- **WORK REQUIRED**
Reproduce the listing below with "tablature" swapped for "tab" and every other character unchanged. Leave the pictures out of your answer.

- **RECORDS**
+++++

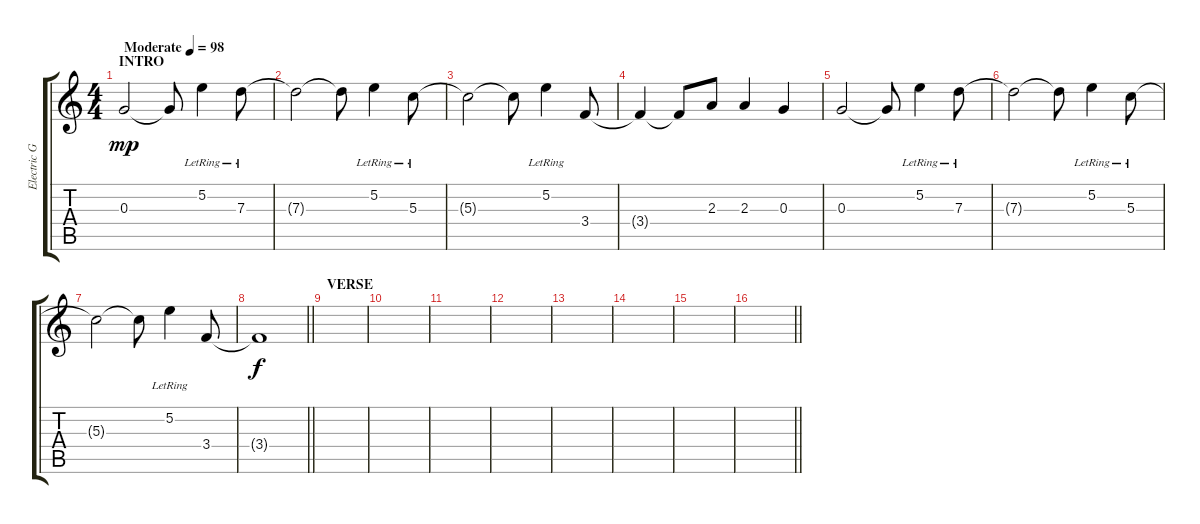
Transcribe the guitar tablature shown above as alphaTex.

\track ("Electric Guitar #1" "Electric G") {instrument electricguitarjazz}
\staff {score tabs}
\tuning (E4 B3 G3 D3 A2 E2) {hide}
\ts (4 4)
\section ("" "INTRO")
\tempo (98 "Moderate")
\clef g2
\ks c
0.3.2{dy mp instrument electricguitarjazz} 0.3{t}.8 5.2{lr}.4 7.3{lr}.8 |
7.3{t}.2 7.3{t}.8 5.2{lr}.4 5.3{lr}.8 |
5.3{t}.2 5.3{t}.8 5.2{lr}.4 3.4.8 |
3.4{t}.4 3.4{t}.8 2.3.8 2.3.4 0.3.4 |
0.3.2 0.3{t}.8 5.2{lr}.4 7.3{lr}.8 |
7.3{t}.2 7.3{t}.8 5.2{lr}.4 5.3{lr}.8 |
5.3{t}.2 5.3{t}.8 5.2{lr}.4 3.4.8 |
\barLineRight lightlight
3.4{t}.1{dy f} |
\section ("" "VERSE")
|
|
|
|
|
|
|
\barLineRight lightlight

+++++

- **TASK RESULT**
Transcribe the guitar tab shown above as alphaTex.

\track ("Electric Guitar #1" "Electric G") {instrument electricguitarjazz}
\staff {score tabs}
\tuning (E4 B3 G3 D3 A2 E2) {hide}
\ts (4 4)
\section ("" "INTRO")
\tempo (98 "Moderate")
\clef g2
\ks c
0.3.2{dy mp instrument electricguitarjazz} 0.3{t}.8 5.2{lr}.4 7.3{lr}.8 |
7.3{t}.2 7.3{t}.8 5.2{lr}.4 5.3{lr}.8 |
5.3{t}.2 5.3{t}.8 5.2{lr}.4 3.4.8 |
3.4{t}.4 3.4{t}.8 2.3.8 2.3.4 0.3.4 |
0.3.2 0.3{t}.8 5.2{lr}.4 7.3{lr}.8 |
7.3{t}.2 7.3{t}.8 5.2{lr}.4 5.3{lr}.8 |
5.3{t}.2 5.3{t}.8 5.2{lr}.4 3.4.8 |
\barLineRight lightlight
3.4{t}.1{dy f} |
\section ("" "VERSE")
|
|
|
|
|
|
|
\barLineRight lightlight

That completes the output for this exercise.